Immancabile e puntuale, come le telefonate dei call-center quando stai per addormentarti, è arrivato anche il picco dell’influenza.
Questa rara occasione di stop – che potrebbe magari essere spesa per finire quel libro iniziato nel 1998 e ancora fermo a pagina tre – diventa invece, per molti, uno strano esercizio linguistico, masochista e controproducente.
Una lotta al superlativo più assoluto. Una battaglia senza esclusione di morbi. Una guerra all’ultima ipocondria. L’apocalisse del “tu non sai come mi sento”.
Roba che neanche la più sfrenata fantasia del miglior Molière poteva concepire.
“Quando si tratta di malattie, non direi mai di essere un ipocondriaco. Semmai sono un allarmista. Non è che mi senta malato di continuo, ma quando mi ammalo penso subito che sia la volta buona.”
Woody Allen
Ti sei accorta/o anche tu che spesso – quando le persone parlano di malanni lievi o comunque serenamente risolvibili – influenza, acciacchi, dolorini vari etc. tendono ad esagerare il loro stato usando frasi come:
- Sto malissimo;
- Sto soffrendo;
- Nessuno sta peggio di me;
- Sono distrutto. E’ come se avessi fatto un frontale con un treno merci.
Quelle che preferisco particolarmente sono le gare di malattia. Qualcosa che suona più o meno come:
- “Ah e che cos’è quella tosse? Io ho una broncospasmopolmoniteanchilosante col tarapia tapioco e lo scappellamento a destra per due”;
- “Ah cosa sarà mai quella febbriciattola a 40? Io ogni giorno arrivo a 50-55, il termosifone mi sta vicino per riscaldarsi.”
Voglio precisare che non intendo ridicolizzare chi sta effettivamente affrontando una stato di malessere.
Se è vero che da un lato lo stato di salute può essere indipendente dalla nostra volontà, è altresì vero che hai tutto il potere e gli strumenti per agire sull’atteggiamento con il quale lo affronti.Tendiamo spesso a sottovalutare l’immenso potere delle parole. Dobbiamo ricordarci che la prima persona, ad essere influenzata dai termini con cui descriviamo la realtà, siamo noi stessi.
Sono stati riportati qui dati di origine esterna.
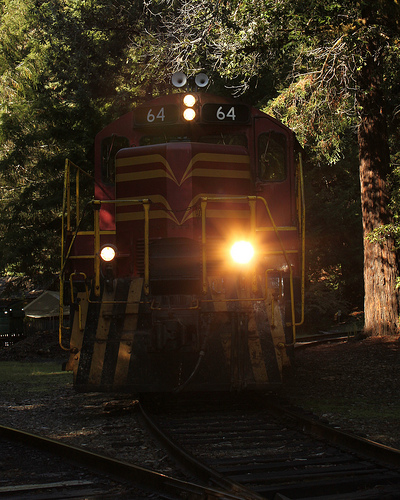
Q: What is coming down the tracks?
A: Locomotive.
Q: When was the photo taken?
A: Evening.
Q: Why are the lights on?
A: Required by law.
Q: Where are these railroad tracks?
A: Forest.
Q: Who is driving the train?
A: Engineer.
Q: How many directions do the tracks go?
A: 2.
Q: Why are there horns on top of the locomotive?
A: For signalling.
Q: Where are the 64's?
A: On the front of the locomotive.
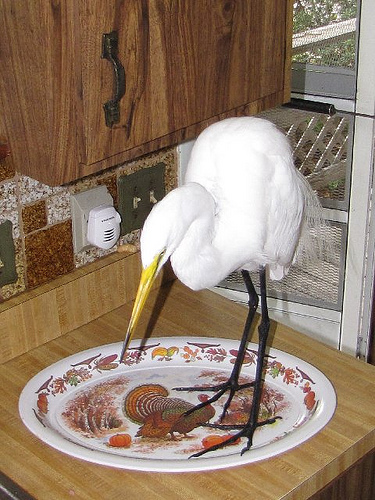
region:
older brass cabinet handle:
[99, 24, 129, 129]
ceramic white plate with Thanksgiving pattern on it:
[11, 327, 338, 475]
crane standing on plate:
[110, 116, 310, 464]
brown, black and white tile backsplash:
[0, 152, 187, 320]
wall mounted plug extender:
[68, 181, 126, 261]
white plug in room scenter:
[85, 201, 123, 251]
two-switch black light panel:
[115, 159, 170, 236]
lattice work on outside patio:
[238, 99, 354, 208]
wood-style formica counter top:
[4, 231, 372, 498]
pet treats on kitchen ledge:
[117, 235, 145, 252]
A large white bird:
[120, 115, 318, 470]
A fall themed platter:
[15, 336, 348, 478]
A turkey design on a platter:
[121, 383, 221, 443]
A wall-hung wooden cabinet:
[0, 0, 292, 188]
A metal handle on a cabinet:
[93, 25, 128, 137]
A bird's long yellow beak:
[118, 259, 168, 378]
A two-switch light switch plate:
[117, 171, 169, 230]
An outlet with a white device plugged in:
[70, 190, 124, 257]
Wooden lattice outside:
[270, 111, 350, 186]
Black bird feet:
[170, 366, 295, 461]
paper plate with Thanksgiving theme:
[16, 333, 339, 471]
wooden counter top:
[121, 282, 373, 464]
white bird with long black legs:
[111, 113, 325, 466]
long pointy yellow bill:
[115, 256, 160, 364]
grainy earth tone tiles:
[3, 183, 74, 295]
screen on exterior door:
[293, 23, 343, 323]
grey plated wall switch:
[111, 159, 169, 243]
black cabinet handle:
[90, 26, 130, 128]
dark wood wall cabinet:
[13, 4, 299, 182]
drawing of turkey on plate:
[122, 376, 217, 441]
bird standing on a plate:
[76, 122, 311, 460]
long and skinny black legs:
[174, 286, 296, 462]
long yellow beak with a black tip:
[99, 259, 159, 372]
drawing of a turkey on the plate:
[127, 370, 234, 450]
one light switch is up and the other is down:
[117, 175, 176, 224]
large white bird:
[84, 108, 342, 459]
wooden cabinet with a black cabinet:
[9, 5, 337, 188]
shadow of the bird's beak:
[131, 278, 177, 369]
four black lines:
[102, 227, 118, 242]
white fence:
[274, 103, 356, 195]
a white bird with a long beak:
[106, 117, 329, 370]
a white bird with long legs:
[130, 143, 318, 417]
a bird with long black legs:
[156, 183, 315, 458]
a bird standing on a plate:
[56, 133, 328, 483]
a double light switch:
[115, 158, 171, 223]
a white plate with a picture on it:
[9, 342, 325, 478]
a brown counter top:
[6, 305, 349, 498]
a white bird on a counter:
[87, 117, 322, 486]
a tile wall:
[3, 188, 66, 323]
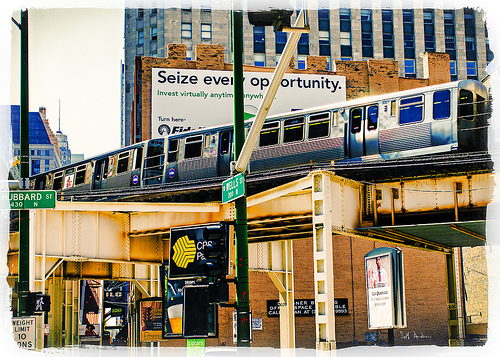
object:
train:
[20, 80, 499, 194]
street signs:
[8, 191, 55, 210]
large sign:
[151, 70, 347, 142]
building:
[134, 42, 450, 139]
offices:
[124, 1, 231, 56]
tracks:
[129, 148, 490, 192]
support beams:
[308, 171, 342, 352]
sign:
[167, 226, 227, 278]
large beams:
[364, 180, 403, 223]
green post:
[237, 201, 250, 344]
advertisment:
[364, 251, 400, 327]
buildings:
[4, 105, 60, 176]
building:
[50, 98, 72, 165]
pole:
[57, 99, 63, 131]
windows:
[362, 47, 374, 57]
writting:
[399, 329, 433, 339]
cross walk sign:
[29, 291, 51, 311]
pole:
[17, 210, 31, 315]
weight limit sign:
[12, 317, 37, 347]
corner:
[8, 304, 87, 352]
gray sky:
[0, 0, 126, 155]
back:
[0, 0, 500, 157]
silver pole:
[230, 7, 317, 173]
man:
[35, 297, 44, 311]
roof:
[10, 105, 50, 147]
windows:
[185, 134, 203, 159]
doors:
[362, 103, 379, 154]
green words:
[157, 89, 178, 96]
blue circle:
[168, 168, 176, 179]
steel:
[361, 161, 428, 170]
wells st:
[226, 179, 239, 192]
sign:
[220, 172, 246, 204]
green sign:
[187, 339, 206, 347]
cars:
[166, 81, 486, 182]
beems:
[405, 179, 437, 212]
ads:
[104, 283, 131, 303]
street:
[0, 329, 500, 357]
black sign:
[267, 298, 350, 317]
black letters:
[157, 69, 199, 86]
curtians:
[341, 39, 351, 46]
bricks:
[384, 84, 394, 91]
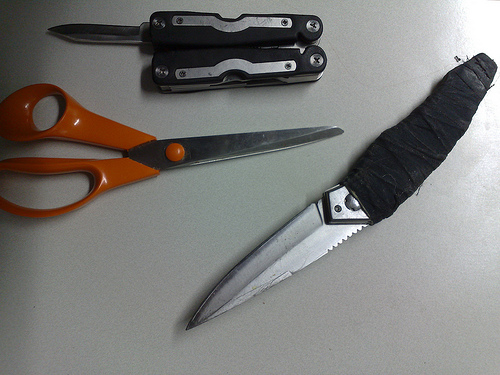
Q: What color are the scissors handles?
A: Orange.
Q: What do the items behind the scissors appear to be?
A: Pocket knives.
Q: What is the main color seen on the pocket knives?
A: Black.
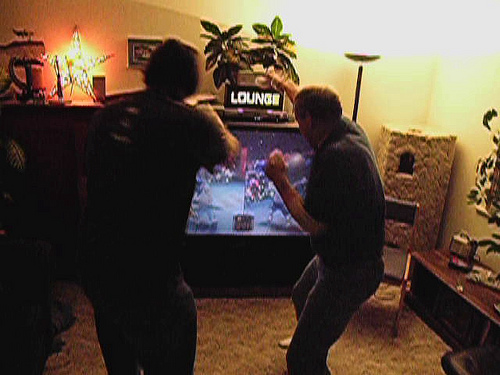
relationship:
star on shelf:
[41, 21, 115, 103] [4, 92, 121, 120]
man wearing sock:
[272, 81, 383, 362] [274, 335, 295, 349]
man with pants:
[76, 38, 243, 373] [91, 271, 198, 371]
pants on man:
[91, 271, 198, 371] [76, 38, 243, 373]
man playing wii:
[76, 54, 244, 373] [55, 102, 108, 160]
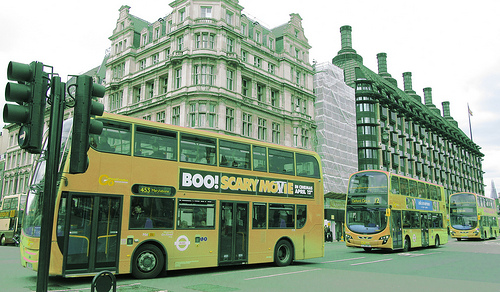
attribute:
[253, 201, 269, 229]
window — on lower level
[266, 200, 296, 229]
window — on lower level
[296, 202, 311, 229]
window — on lower level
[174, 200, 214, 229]
window — on lower level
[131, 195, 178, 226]
window — on lower level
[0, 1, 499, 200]
sky — cloudy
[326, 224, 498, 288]
street — where vehicles travel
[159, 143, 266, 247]
advertisement — Scary movie 5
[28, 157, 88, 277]
pole — black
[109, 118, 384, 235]
buses — double decker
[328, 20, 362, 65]
roof stack — five green 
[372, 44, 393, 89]
roof stack — five green 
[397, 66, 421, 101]
roof stack — five green 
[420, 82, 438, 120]
roof stack — five green 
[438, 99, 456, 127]
roof stack — five green 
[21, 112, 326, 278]
bus — double decker, yellow, in row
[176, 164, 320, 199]
billboard — Scary movie 5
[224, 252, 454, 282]
lines — white, broken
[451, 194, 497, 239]
bus — yellow, in row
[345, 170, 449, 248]
bus — yellow, in row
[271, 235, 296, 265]
tire — back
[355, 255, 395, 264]
line — white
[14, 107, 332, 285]
bus — lower level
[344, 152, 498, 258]
bus — upper level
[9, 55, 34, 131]
signal — traffic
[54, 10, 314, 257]
building — tall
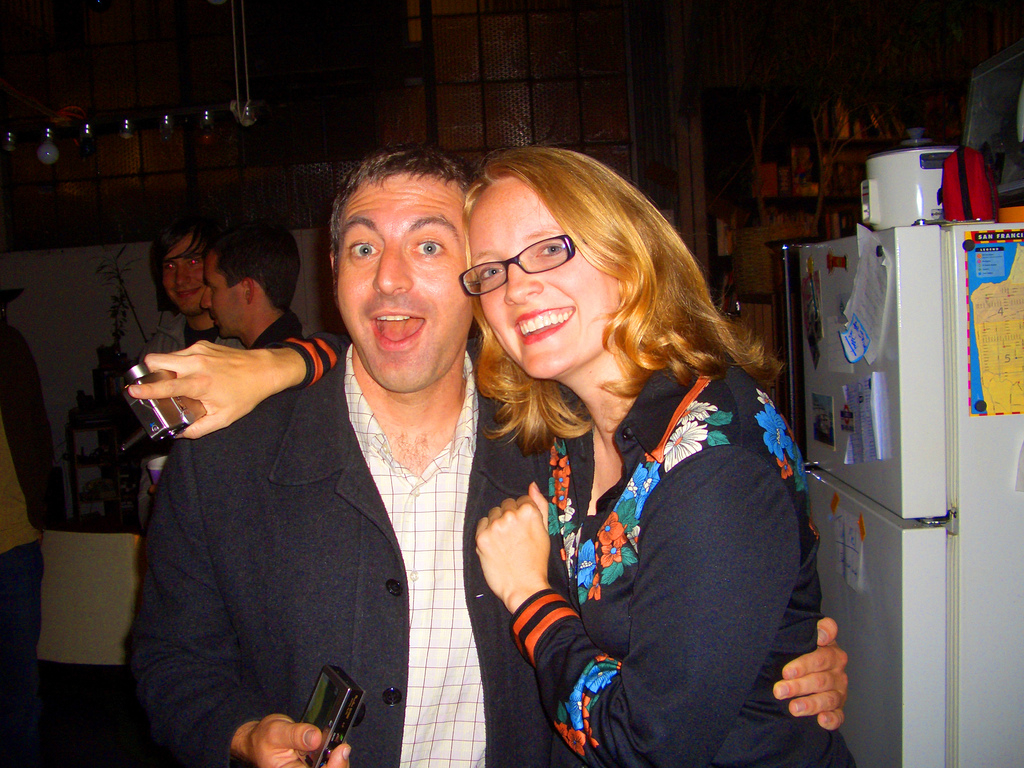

Sono le nostre parole a disegnare i paesaggi emozionali che attraversiamo.
Immagino cosa stai pensando: “Da domani sostituisco la tachipirina con due pastiglie di Zanichelli da sciogliere in acqua, prima dei pasti”.
Gioca con le parole per vincere.
Beh non proprio, ma proviamo insieme a fare un piccolo esercizio, basandoci sulle affermazioni dei nostri amici ipocondriaci di qualche rigo fa.
Come cambiano le tue sensazioni se, invece di ripeterti sto malissimo, sto soffrendo, sono distrutto, con l’espressione impaurita e piangente stile Wendy di Shining, ti guardi allo specchio dicendoti: “è una seccatura passeggera”. Magari assumendo l’espressione malconcia e fiera di Bruce Willis mentre interpreta John McClane?
Sono degli esempi volutamente esagerati. Utili a strappare una risata potente e salutare. Tuttavia gli esperimenti dei neuroscienziati, sulle relazioni tra parole ed emozioni, tendono a rafforzare questi legami. Immagina quindi come, nella vita quotidiana, i termini che esprimi possono potenziare l’energia con la quale affronti le tue giornate. Dai colore, suono, gusto alle espressioni che usi per raccontarti le tue giornate.
Termini e predicati verbali quali fantastico, alla grande, orgasmico, mitico, spettacolare etc. possono dare maggiore vigore emozionale alle tue sensazioni.
In buona sostanza, come affermava già Carlo Levi: “le parole sono pietre”. A noi rimane il potere di lanciarle in acqua per farle rimbalzarle senza motivo o costruirci i mattoni del nostro benessere.